Study material section start
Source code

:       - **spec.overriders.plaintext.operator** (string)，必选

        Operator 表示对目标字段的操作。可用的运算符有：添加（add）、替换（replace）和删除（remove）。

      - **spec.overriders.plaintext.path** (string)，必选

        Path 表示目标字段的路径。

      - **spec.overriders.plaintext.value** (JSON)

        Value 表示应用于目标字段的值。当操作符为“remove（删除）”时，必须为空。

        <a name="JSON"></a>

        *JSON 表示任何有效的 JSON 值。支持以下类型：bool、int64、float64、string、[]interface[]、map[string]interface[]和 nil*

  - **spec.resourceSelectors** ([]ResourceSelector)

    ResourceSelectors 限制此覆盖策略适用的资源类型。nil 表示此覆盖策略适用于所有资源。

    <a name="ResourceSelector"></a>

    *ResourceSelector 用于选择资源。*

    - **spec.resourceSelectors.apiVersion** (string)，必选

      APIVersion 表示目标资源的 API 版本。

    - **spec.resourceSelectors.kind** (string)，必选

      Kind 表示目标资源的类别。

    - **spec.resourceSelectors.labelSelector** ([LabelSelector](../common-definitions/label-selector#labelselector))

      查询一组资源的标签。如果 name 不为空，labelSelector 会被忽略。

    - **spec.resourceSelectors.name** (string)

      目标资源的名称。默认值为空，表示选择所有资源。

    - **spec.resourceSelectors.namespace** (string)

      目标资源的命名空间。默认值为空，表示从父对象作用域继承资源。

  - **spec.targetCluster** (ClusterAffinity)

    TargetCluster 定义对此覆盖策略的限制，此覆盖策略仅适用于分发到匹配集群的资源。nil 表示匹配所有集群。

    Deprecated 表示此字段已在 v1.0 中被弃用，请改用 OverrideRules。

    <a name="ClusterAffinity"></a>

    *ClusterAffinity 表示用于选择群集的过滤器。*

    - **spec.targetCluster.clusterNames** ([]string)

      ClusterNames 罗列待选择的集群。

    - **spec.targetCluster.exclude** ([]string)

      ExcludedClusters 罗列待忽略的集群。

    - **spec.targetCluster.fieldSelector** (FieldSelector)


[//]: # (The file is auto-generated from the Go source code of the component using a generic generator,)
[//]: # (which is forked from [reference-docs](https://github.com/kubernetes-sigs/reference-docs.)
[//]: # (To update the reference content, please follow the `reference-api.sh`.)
Study material section end
Study material section start
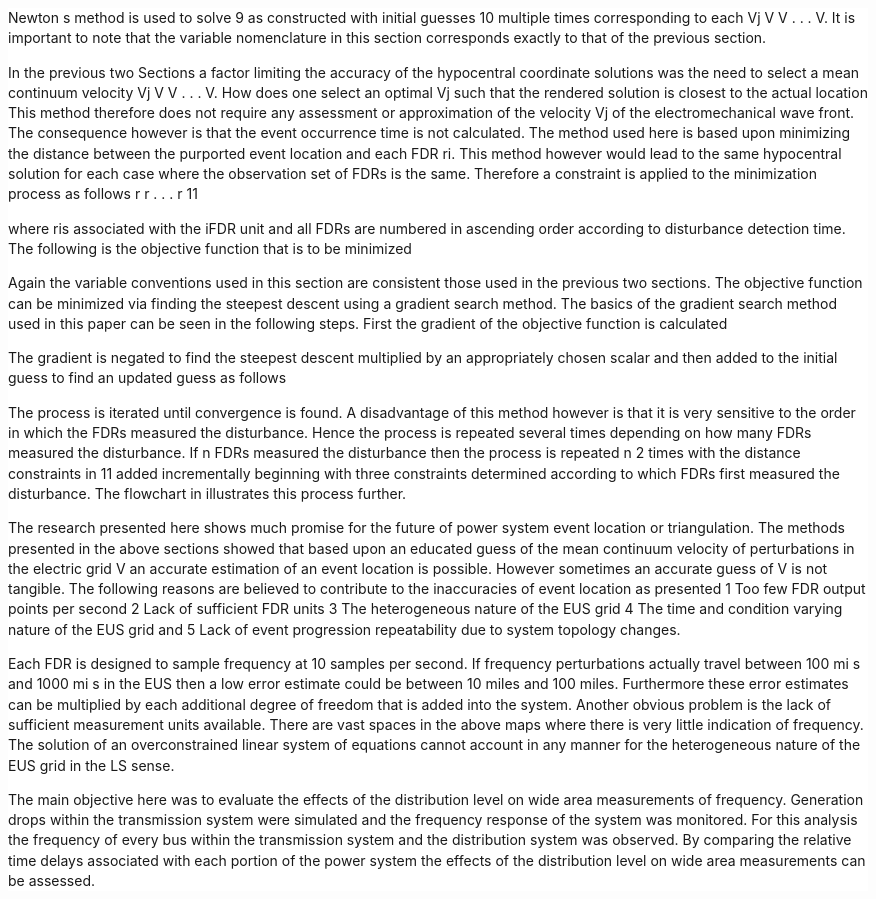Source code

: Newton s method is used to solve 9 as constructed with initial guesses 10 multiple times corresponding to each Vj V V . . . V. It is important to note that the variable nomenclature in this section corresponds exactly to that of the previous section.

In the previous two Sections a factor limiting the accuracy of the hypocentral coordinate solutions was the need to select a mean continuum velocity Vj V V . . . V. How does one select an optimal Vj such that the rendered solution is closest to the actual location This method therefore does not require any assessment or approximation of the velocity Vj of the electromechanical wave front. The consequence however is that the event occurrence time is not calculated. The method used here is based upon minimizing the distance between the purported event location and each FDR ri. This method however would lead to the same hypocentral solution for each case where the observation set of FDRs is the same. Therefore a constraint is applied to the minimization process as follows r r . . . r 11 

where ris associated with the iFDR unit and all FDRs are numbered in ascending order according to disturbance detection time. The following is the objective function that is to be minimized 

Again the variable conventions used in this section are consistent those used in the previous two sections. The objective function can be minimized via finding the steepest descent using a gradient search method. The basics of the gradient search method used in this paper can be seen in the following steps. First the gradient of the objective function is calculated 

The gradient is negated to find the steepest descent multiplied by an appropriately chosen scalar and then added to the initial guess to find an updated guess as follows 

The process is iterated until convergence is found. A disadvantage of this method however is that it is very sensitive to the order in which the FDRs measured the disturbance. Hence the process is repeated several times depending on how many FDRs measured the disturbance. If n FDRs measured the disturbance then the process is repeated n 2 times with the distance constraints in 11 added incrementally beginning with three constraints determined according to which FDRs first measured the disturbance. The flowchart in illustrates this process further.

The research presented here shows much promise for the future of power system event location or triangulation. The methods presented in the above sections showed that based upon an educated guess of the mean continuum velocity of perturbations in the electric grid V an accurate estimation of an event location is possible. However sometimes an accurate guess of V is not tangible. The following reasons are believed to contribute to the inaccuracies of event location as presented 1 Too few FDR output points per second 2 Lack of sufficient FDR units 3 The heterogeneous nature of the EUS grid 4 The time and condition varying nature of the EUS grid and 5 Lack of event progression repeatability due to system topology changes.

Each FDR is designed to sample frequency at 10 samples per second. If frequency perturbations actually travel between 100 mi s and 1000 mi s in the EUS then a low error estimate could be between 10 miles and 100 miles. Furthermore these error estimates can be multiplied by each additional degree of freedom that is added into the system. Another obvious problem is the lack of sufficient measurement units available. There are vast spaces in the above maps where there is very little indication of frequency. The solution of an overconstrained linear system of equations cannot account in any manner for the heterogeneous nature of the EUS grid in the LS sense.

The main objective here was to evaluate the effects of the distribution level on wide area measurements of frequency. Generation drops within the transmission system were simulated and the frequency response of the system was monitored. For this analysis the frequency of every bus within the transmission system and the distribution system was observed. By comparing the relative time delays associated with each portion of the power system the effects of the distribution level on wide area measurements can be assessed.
Study material section end
Your task is to list each line of the records with the word "overriders".

**Answer to this problem:**
:       - **spec.overriders.plaintext.operator** (string)，必选
      - **spec.overriders.plaintext.path** (string)，必选
      - **spec.overriders.plaintext.value** (JSON)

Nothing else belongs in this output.